>>>>

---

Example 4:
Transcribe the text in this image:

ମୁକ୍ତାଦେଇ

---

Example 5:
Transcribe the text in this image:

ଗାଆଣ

<<<<

## Directions for this task
Word for word, transcribe the data shown above.

## Response
---

Example 4:
Transcribe the text in this image:

ମୁକ୍ତାଦେଇ

---

Example 5:
Transcribe the text in this image:

ଗାଆଣ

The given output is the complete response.